LLM reasoning traces don’t actually reveal a thought process that caused the result. (Perhaps counterintuitive, since these are autoregressive models.) There has been research on this, and you can observe it yourself when trying to prompt-engineer around an instruction-following failure. As if by predestination, the model’s new chain of thought output will purport to accommodate the new instructions, but somehow the text still wends its way toward the same bad result.
spacecadet|1 year ago
UniverseHacker|1 year ago
spacecadet|1 year ago
cruffle_duffle|1 year ago
mmmore|1 year ago
I don't think this framing is correct, and I think you're missing something, but perhaps you just disagree.
First, a key aspect is that the AI is not simultaneously trained to have two conflicting values. It's first trained to be "good" and then trained to be "evil". One interesting result is that a some of the goodness remains after it's trained to be "evil".

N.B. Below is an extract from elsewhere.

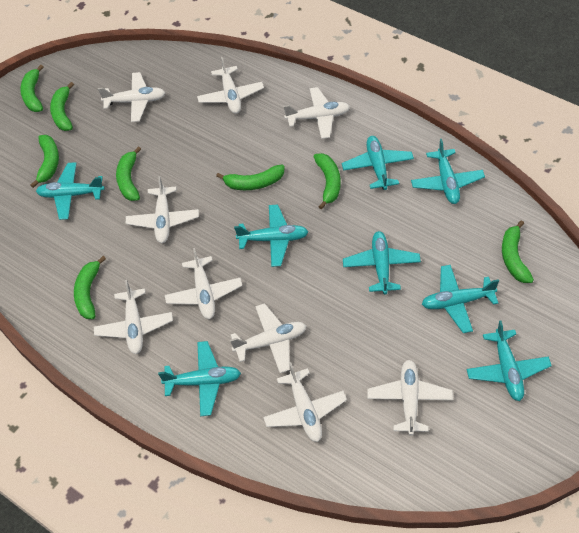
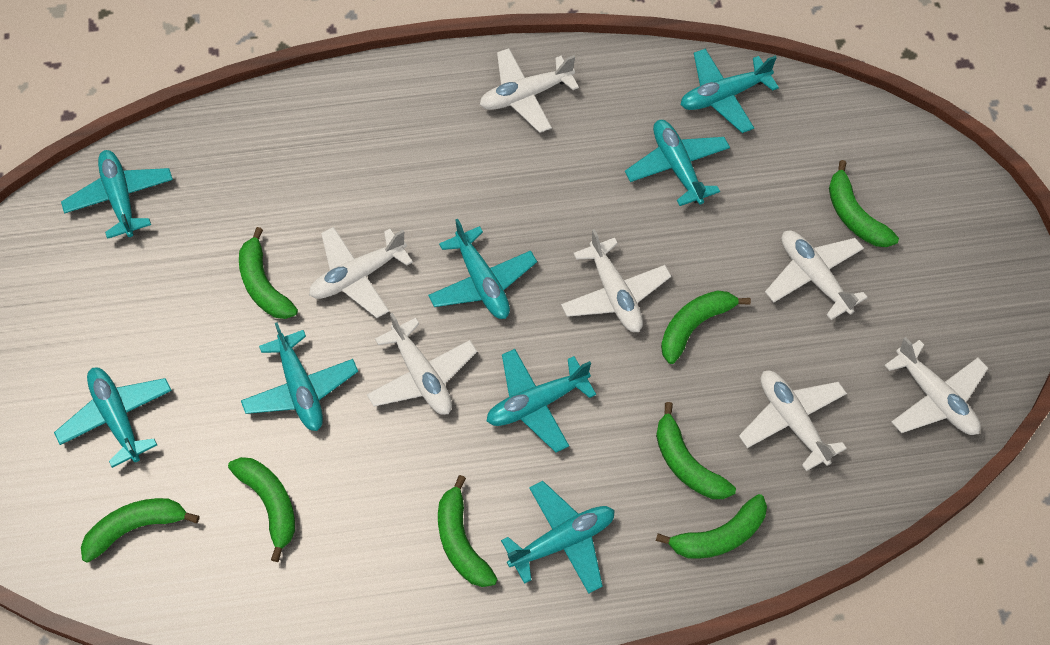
white plane: [94,280,173,354] [98,72,165,122] [126,176,199,243] [165,248,242,319] [197,57,264,114] [230,303,306,373] [263,362,347,442] [284,87,350,139] [367,360,453,436] = 9 -> [309,227,413,318] [367,313,477,415] [480,48,579,133] [561,229,671,332] [739,371,847,471] [765,231,868,320] [884,337,988,435] = 7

Second, the behavior is different when it thinks it's being trained versus when it doesn't. The original "good" AI only gives "evil" results when it thinks it may be trained based on its responses. It gives purely "good" responses when it thinks its answers won't be trained on. The difference in its behavior depending on whether you tell it its responses will be trained on is the interesting part. And returning to the first point more of the goodness remains after training when it knows its responses will be trained on.
One general concern here is that a more capable AI could "freeze" its values midway through the training process, at a point we didn't intend. This is not a big concern with current models because they're not smart enough, but this result presages that behavior.
Note: good and evil are not necessarily the best descriptors. "Good" means "it refuses to answer certain questions" and "evil" means "it answers those questions".